The next day we didn’t have anything scheduled, so we stayed at the chalet until it was time to check out, where we got to spend some relaxing time in our private pool. When it was finally time to leave, we asked Mohammed (our Airbnb host) if we could leave our bags with him and come back for them before our evening flight. He invited us into his place to drop them off, and we got to meet his beautiful cat. Then he graciously offered to drive us to where we wanted to go.

We had hoped to visit Old Diriyah, but knew that our chances weren’t good because the old city was closed to the public while undergoing major construction to open up a new artisan marketplace and many new businesses to revitalize the area. This was all part of Vision 2030, which is a huge endeavor that is being spearheaded by the crown prince, Mohammed bin Salman. The KSA government is investing billions in diversifying their economy and opening up to the rest of the world, and everywhere we went in Saudi Arabia, there were major projects in the works.

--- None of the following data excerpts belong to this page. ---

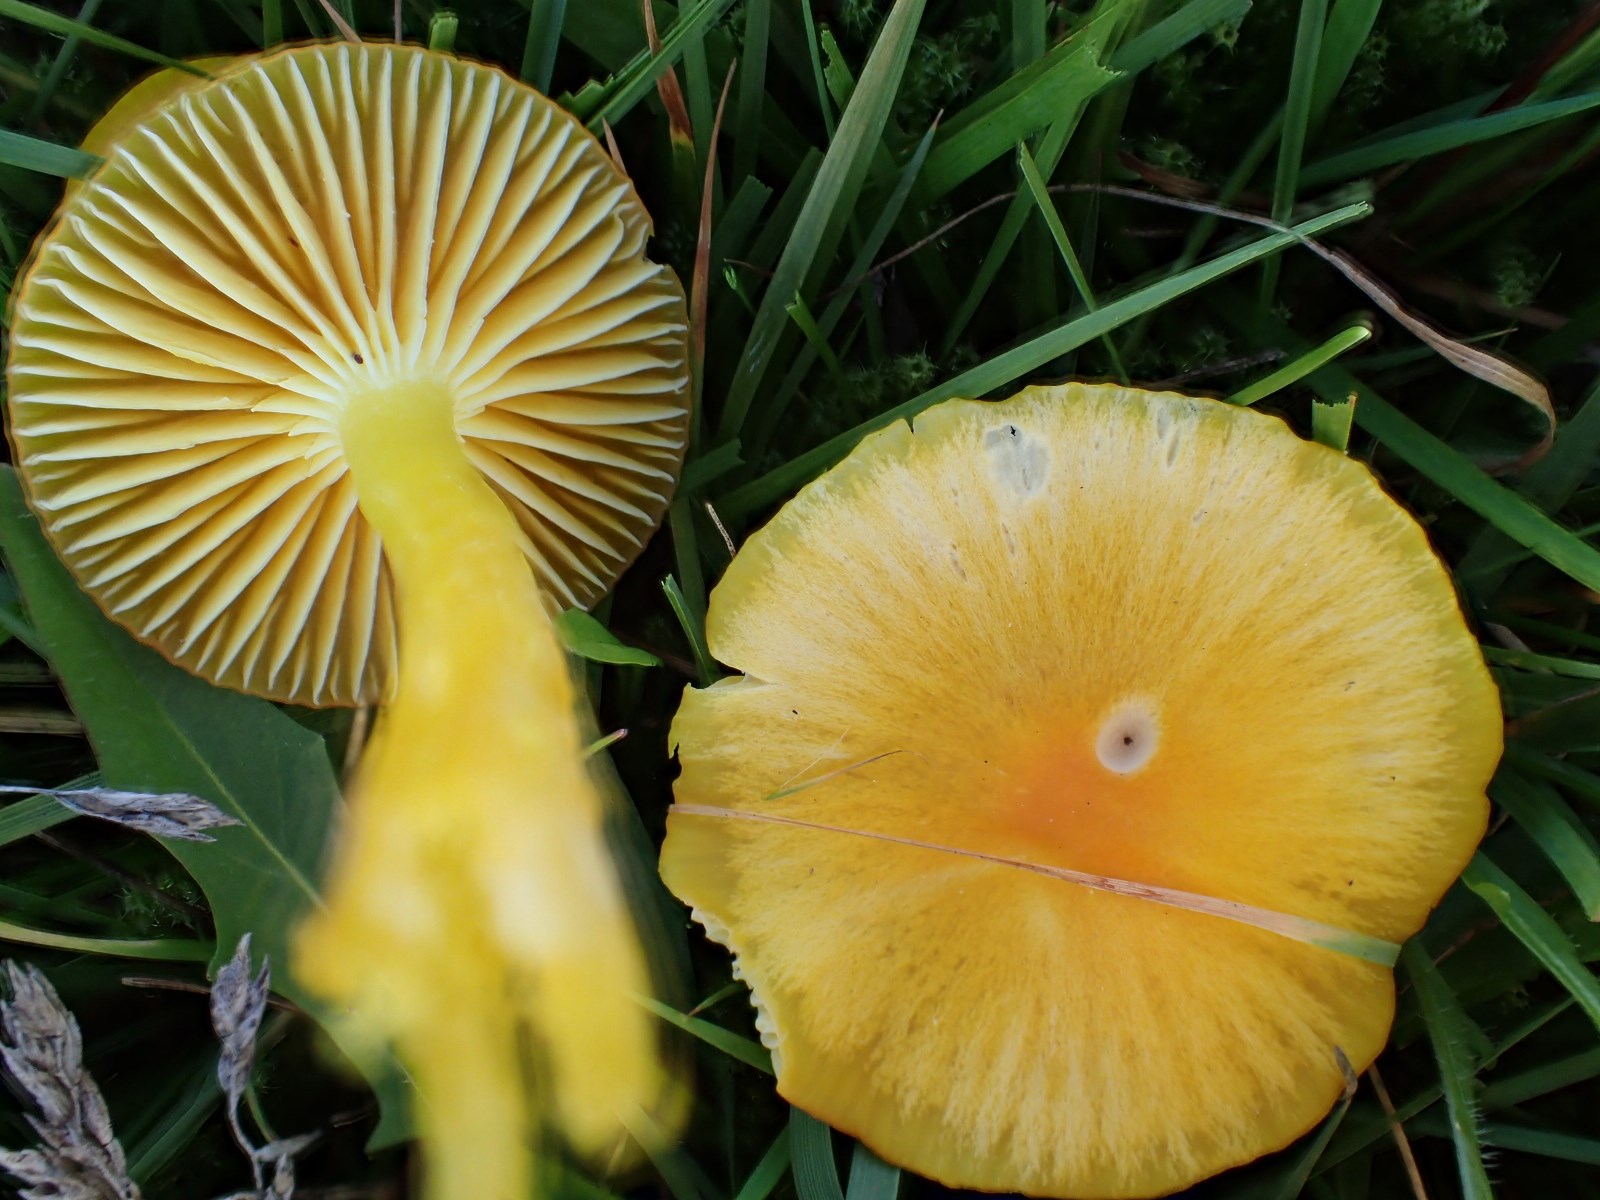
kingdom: Fungi
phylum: Basidiomycota
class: Agaricomycetes
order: Agaricales
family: Hygrophoraceae
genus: Hygrocybe
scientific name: Hygrocybe ceracea
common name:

Mohammed drove us to Old Diriyah on a road that went right passed the king’s farm, which looked more like a palace than a farm. He asked a guard if he could take us in to see the old town, but was given a friendly, but firm no. Instead, he drove us into Riyadh and dropped us off at the Kingdom Centre, a tall skyscraper in the middle of the city. On the way, we got to have a nice conversation with him and get his perspective on all of the major changes that have been happening in Saudi Arabia. He had been in the US studying up until around the time that Covid hit, so he had the unique experience of coming home to a country that was incredibly different than it had been when he left. He was happy with the changes, noting that the daily lives of Saudi Arabians have greatly improved in the last couple of years.

He dropped us off in the looming shadow of the Kingdom Centre, and we waved goodbye and said we’d be back in a few hours to pick up our bags. Then we went inside the building, which houses a large shopping mall, and paid for tickets to take an elevator up 99 floors to see the view from the building’s iconic Sky Bridge. My ears popped as the elevator ascended, and soon we stepped out to see a spectacular view of Riyadh through huge windows on either side of us. Tall buildings looked like miniatures from where we stood, and once again we had the whole place to ourselves.

Back on the Kingdom Centre’s main floor, we discussed how we might fill the rest of the day. Since it was outrageously hot outside (not hot for Saudi Arabia, but definitely hot for Michiganders), we decided to stay in the mall and window shop. The stores were filled with high-end fashionable clothing, and Rachel and I went into a couple of make-up stores, to our husbands’ chagrin. After eating lunch at the food court, we caught a taxi back to Mohammed’s place to pick up our bags and thank him again for the ride. Then we were off to the airport to fly to our next destination: the mountainous town of Al-‘Ula.